Financial advisor is only for rich?
Hello everyone,
Let me start with why I chose this heading.
A few days ago, one of my friends got a call from a financial advisor from a large firm. After a few conversations, he invited my friend for an in-person discussion about investments.
Yesterday, my friend and I met him. He explained different investment methods, portfolio ideas, and financial products. But toward the end, the discussion shifted completely toward selling a specific product.
The surprising part came when I mentioned that I don’t have more than ₹10 lakhs to invest right now. He immediately said their minimum investment “token size” starts at ₹1 crore.
Before meeting him, my understanding of a financial advisor was very different.
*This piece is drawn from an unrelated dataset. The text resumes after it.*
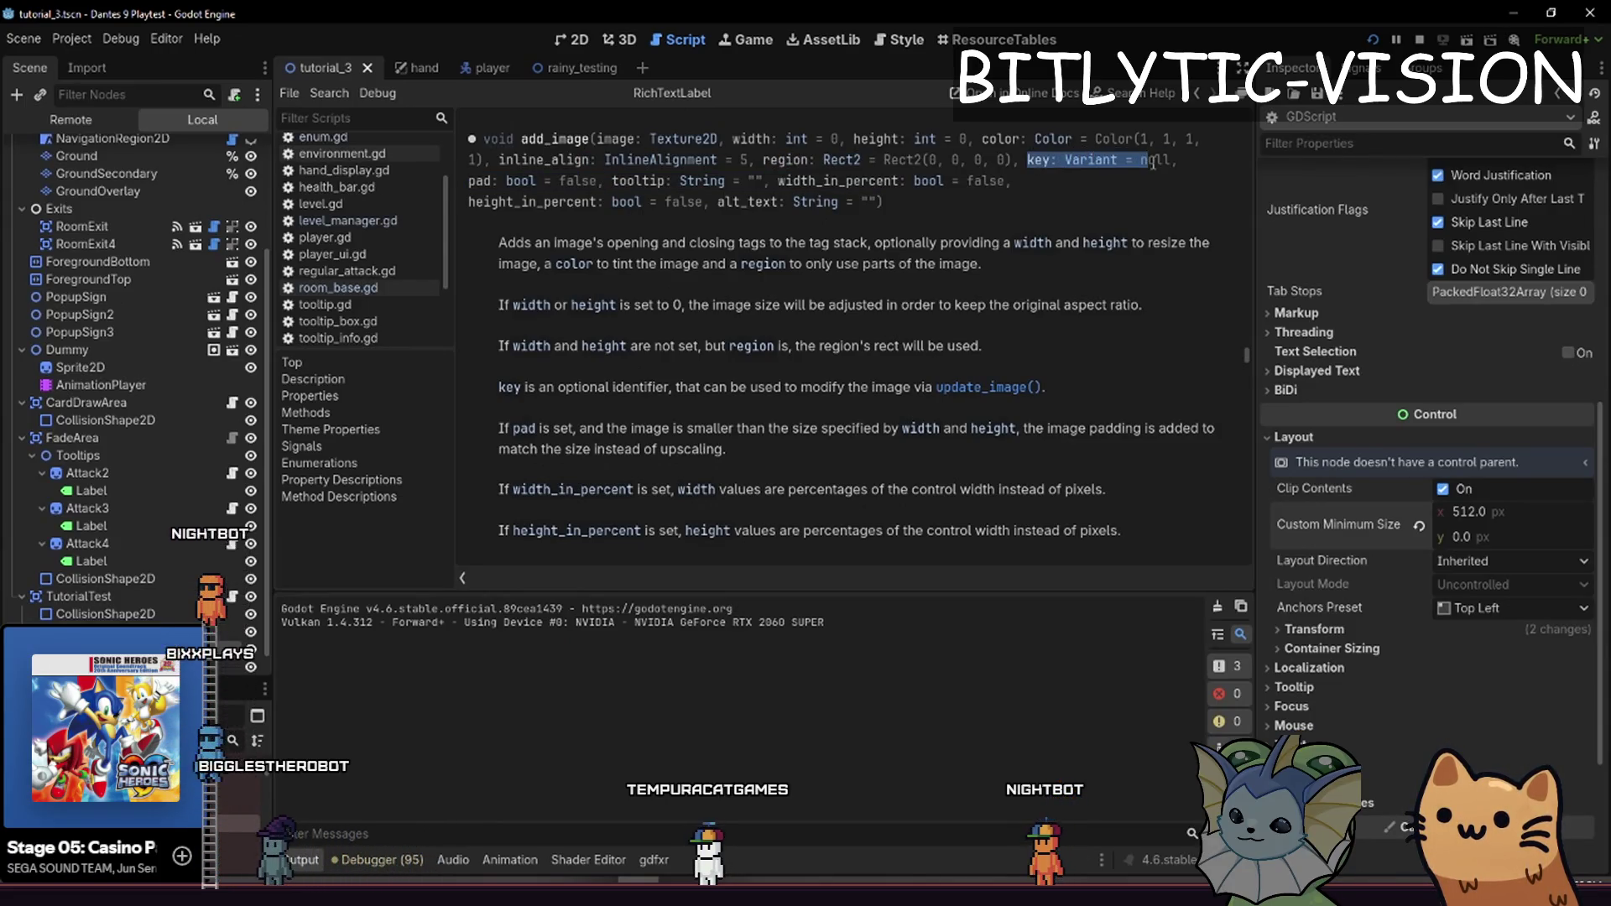
click(481, 183)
I thought a financial advisor’s role was to understand a person’s complete life situation — income, responsibilities, monthly expenses, future goals, and risk-taking capacity — and then help create a practical roadmap.
Things like:
Planning to buy a home
Building emergency savings
Health insurance
Term insurance
Children’s education investment
Marriage planning
Long-term market investments
Retirement planning
Managing debt and cash flow
And most importantly, I expected an advisor to be able to guide even someone who can invest just ₹10,000 per month.
Because real financial planning is not only for people with crores.
For many middle-class earners, the biggest need is reducing financial stress and bringing clarity to life decisions.
But after this interaction, what I realized is that many advisory services seem focused mainly on high net-worth individuals and product sales.
What do you guys think?
Has financial advisory become more about selling products than actually helping people plan their lives better?